肘の内側にある腱が過度に引っ張られることで炎症が起こり、慢性的な痛みや動作時の不快感を引き起こします。

ゴルフ肘の症状

  • 肘の内側の痛み: 肘の内側(小指側)の痛みが最も顕著な症状です。痛みは肘から前腕にかけて広がることがあります。
  • 握力の低下: 手を握る動作で痛みが生じ、握力が低下することがあります。
  • 手首や指を曲げる際の痛み: 特に手首を曲げたり、物を持ち上げたりする動作で痛みが増します。
  • 慢性的な痛み: 痛みは徐々に進行することが多く、放置すると慢性的な状態になります。

ゴルフ肘の原因

ゴルフ肘の原因は、肘の内側の腱や筋肉を過剰に使うことです。これにより、腱が損傷し、炎症が発生します。主な原因としては次のようなものがあります。

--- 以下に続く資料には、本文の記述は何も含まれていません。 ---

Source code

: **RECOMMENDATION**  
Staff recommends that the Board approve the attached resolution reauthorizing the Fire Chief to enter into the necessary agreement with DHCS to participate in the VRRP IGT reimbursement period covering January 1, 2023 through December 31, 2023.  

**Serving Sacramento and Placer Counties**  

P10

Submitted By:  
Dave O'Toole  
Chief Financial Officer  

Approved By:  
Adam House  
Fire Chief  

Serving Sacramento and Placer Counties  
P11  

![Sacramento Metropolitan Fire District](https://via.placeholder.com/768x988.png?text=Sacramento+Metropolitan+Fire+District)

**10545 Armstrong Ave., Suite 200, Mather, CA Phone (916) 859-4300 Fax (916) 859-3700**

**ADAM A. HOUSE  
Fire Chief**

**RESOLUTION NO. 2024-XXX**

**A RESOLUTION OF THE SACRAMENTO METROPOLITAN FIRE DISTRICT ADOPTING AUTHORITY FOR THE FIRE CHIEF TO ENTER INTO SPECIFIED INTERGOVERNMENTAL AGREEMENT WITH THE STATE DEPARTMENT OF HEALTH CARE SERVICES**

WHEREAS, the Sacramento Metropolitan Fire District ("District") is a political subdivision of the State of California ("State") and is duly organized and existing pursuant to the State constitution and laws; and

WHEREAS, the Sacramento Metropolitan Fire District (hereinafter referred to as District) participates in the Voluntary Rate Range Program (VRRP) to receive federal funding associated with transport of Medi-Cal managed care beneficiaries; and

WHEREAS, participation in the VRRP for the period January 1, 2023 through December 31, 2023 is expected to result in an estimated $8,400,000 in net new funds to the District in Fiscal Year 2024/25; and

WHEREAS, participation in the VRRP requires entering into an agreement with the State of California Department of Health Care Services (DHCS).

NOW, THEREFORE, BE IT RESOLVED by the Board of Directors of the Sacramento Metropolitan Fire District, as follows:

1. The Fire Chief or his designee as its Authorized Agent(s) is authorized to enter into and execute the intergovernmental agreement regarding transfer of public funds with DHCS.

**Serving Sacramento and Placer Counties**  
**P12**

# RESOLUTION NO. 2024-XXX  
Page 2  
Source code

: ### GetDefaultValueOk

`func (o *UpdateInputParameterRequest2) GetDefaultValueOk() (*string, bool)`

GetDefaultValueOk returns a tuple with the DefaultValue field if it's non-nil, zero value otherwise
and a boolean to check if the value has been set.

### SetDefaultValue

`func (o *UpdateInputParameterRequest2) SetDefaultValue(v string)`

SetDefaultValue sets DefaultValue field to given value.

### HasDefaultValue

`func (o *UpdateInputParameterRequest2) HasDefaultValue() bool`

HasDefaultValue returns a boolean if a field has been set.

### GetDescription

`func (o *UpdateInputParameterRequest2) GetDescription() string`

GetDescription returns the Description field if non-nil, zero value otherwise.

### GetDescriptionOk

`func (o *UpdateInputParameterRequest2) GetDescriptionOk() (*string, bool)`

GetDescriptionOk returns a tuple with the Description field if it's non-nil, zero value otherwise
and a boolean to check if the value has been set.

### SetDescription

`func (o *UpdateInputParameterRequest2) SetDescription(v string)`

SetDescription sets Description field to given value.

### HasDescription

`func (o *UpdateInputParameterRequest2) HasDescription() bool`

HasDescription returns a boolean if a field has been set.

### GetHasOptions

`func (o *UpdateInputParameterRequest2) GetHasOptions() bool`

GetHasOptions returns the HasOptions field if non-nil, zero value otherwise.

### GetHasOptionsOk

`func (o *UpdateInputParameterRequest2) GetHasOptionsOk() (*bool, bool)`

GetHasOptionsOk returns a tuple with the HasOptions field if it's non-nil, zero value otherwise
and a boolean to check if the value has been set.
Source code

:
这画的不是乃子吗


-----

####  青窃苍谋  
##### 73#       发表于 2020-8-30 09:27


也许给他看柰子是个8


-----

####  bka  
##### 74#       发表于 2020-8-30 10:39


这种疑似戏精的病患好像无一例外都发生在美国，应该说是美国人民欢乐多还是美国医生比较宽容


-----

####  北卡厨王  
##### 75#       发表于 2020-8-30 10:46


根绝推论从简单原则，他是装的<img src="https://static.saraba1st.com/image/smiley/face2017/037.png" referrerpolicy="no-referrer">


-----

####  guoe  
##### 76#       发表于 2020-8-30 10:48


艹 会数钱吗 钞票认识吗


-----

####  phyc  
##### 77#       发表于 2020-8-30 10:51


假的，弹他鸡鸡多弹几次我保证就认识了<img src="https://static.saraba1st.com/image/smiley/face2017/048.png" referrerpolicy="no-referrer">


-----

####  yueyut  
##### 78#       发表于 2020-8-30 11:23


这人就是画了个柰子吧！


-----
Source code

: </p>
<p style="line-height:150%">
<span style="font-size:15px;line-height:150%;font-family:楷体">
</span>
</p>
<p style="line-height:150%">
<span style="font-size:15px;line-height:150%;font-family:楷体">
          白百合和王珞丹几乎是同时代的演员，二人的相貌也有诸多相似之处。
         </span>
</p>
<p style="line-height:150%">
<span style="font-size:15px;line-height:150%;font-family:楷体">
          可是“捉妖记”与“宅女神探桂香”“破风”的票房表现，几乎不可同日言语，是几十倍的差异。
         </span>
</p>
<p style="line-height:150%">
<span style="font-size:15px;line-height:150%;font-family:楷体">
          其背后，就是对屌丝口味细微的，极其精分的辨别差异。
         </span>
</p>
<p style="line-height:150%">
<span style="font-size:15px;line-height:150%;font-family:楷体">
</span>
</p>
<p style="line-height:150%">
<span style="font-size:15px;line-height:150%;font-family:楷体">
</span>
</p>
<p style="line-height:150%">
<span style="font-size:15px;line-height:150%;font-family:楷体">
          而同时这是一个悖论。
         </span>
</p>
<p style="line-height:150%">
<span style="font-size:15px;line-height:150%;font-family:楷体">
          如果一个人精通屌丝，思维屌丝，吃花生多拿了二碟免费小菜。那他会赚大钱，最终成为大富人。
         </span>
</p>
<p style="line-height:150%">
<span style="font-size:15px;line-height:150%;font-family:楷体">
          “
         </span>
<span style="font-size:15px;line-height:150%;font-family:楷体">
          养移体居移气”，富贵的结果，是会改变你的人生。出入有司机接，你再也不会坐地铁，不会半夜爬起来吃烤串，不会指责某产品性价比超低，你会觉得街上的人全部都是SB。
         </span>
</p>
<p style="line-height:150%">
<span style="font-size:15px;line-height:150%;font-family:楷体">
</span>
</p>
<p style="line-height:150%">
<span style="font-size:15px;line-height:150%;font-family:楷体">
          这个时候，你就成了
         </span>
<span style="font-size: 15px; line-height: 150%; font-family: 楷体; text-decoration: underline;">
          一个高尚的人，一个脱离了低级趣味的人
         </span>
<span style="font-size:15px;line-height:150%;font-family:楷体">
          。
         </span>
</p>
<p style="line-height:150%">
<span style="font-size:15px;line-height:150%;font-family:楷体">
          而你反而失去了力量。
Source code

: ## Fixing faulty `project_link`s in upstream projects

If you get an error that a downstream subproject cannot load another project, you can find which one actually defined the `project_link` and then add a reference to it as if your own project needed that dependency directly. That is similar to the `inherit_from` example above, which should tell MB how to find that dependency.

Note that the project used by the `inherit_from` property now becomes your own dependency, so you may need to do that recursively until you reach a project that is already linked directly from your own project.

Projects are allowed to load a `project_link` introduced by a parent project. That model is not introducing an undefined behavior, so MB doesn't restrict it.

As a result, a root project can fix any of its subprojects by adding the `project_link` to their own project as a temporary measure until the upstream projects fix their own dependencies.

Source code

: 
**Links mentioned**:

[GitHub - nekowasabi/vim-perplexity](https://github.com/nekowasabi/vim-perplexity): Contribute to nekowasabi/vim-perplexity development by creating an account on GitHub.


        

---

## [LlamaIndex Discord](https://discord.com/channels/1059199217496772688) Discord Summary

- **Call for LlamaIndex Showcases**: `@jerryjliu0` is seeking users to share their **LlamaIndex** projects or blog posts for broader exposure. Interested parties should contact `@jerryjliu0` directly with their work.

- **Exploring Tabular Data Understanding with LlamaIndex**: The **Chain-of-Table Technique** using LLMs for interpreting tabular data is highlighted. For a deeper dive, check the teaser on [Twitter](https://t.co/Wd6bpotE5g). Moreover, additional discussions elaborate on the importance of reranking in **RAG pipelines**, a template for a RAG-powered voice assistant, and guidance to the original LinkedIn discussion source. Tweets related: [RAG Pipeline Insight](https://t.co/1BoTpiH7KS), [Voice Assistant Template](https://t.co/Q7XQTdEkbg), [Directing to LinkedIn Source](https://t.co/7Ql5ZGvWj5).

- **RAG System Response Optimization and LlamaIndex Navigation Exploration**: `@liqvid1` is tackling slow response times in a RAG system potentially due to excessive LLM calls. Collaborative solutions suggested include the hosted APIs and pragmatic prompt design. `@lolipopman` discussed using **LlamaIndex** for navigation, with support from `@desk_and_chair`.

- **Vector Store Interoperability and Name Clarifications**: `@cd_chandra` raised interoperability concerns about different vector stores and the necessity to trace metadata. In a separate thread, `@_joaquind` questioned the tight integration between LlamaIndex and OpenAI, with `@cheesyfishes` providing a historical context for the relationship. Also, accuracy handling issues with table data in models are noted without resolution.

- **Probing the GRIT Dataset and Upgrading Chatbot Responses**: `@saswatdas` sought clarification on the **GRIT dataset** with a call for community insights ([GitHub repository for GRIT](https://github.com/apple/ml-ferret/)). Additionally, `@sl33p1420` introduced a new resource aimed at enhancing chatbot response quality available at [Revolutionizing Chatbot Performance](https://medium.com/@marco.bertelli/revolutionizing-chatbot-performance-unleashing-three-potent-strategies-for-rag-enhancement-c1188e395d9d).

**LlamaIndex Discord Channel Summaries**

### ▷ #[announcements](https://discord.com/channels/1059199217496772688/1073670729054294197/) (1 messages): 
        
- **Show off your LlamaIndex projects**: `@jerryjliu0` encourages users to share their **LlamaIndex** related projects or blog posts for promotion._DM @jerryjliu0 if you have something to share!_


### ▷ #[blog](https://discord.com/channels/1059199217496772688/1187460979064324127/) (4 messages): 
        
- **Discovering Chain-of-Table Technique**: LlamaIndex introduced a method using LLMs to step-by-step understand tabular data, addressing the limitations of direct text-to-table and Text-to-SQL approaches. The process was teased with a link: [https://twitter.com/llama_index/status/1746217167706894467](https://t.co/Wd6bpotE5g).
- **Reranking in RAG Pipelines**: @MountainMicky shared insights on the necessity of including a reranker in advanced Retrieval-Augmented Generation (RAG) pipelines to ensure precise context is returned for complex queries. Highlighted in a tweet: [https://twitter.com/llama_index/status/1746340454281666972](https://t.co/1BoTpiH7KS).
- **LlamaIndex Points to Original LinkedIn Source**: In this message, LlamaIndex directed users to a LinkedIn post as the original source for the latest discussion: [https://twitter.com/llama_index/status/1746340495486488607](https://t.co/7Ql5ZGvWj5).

  • ゴルフや野球などのスポーツ: ゴルフのスイングや野球の投球動作など、手首や肘を繰り返し使う動作が腱に負担をかけます。
  • 手首や指を使う反復作業: タイピングや工具を使った作業、庭仕事など、日常的な反復動作も原因になります。
  • 不適切なフォーム: 特にスポーツにおいて、フォームが不適切な場合、肘への負担が増加し、ゴルフ肘を引き起こすリスクが高まります。

ゴルフ肘の治療法

ゴルフ肘の治療は主に保存的な方法が中心で、炎症の軽減、痛みの緩和、腱の回復を目指します。治療は段階的に行われ、症状の重さや患者の生活スタイルによって異なります。

1. 安静と活動の制限

痛みの原因となっている動作を一時的に制限または中止します。ゴルフ肘の回復には、肘の腱を休ませることが非常に重要です。安静を保つことで、炎症が治まり、損傷した腱が回復する時間が与えられます。

2. ストレッチと運動療法

腱や筋肉を強化し、柔軟性を向上させるためのストレッチや軽い運動が推奨されます。リハビリとして、肘や前腕の筋肉を適切に鍛える運動を行うことで、再発のリスクを減らします。

3. 装具の使用(ブレースやテーピング)

肘の外側にかかる負担を軽減するためのサポーターやブレースが使われます。これにより、負担がかかる動作を行う際に腱へのストレスが軽減され、痛みの軽減や回復が促されます。

4. 物理療法(拡散型圧力波)

理学療法士による治療で、拡散型圧力波や電気刺激、マッサージなどが用いられることがあります。これらの治療は血流を促進し、腱の修復を助ける効果があります。

5. ステロイド注射

保存的な治療で効果が見られない場合、ステロイド注射を用いることがあります。ステロイドは強力な抗炎症作用があり、一時的に痛みや炎症を緩和するのに役立ちます。ただし、繰り返し使用することは腱を弱める可能性があるため、医師の指示に従って使用する必要があります。

6. 手術(重症例)

非常にまれですが、保存的な治療で症状が改善しない場合、手術が検討されます。手術では、損傷した腱の部分を除去し、腱の再生を促進するように修復します。術後はリハビリが必要となり、通常は数ヶ月かけて完全な回復を目指します。

予防策

  • 正しいフォームを習得する: ゴルフやその他のスポーツにおいて、正しいフォームで動作を行うことが重要です。コーチやトレーナーの指導を受け、肘への負担を軽減する技術を習得することが有効です。
  • 筋力トレーニング: 手首や前腕の筋力を強化することで、腱にかかる負担を軽減し、再発を防ぐことができます。
  • ストレッチと休息: 長時間の作業や運動を行う前後には、必ずストレッチを行い、腱の柔軟性を保ちます。また、適度な休息をとることで、肘や手首に負担をかけすぎないようにしましょう。

まとめ

ゴルフ肘は、肘の内側の腱に負担がかかり、炎症や痛みを引き起こす疾患です。主にゴルフやその他の反復動作によって発生しますが、安静、アイシング、リハビリテーションなどの保存的治療によって多くの場合、症状は改善します。再発防止には、適切なフォームや筋力強化が重要です。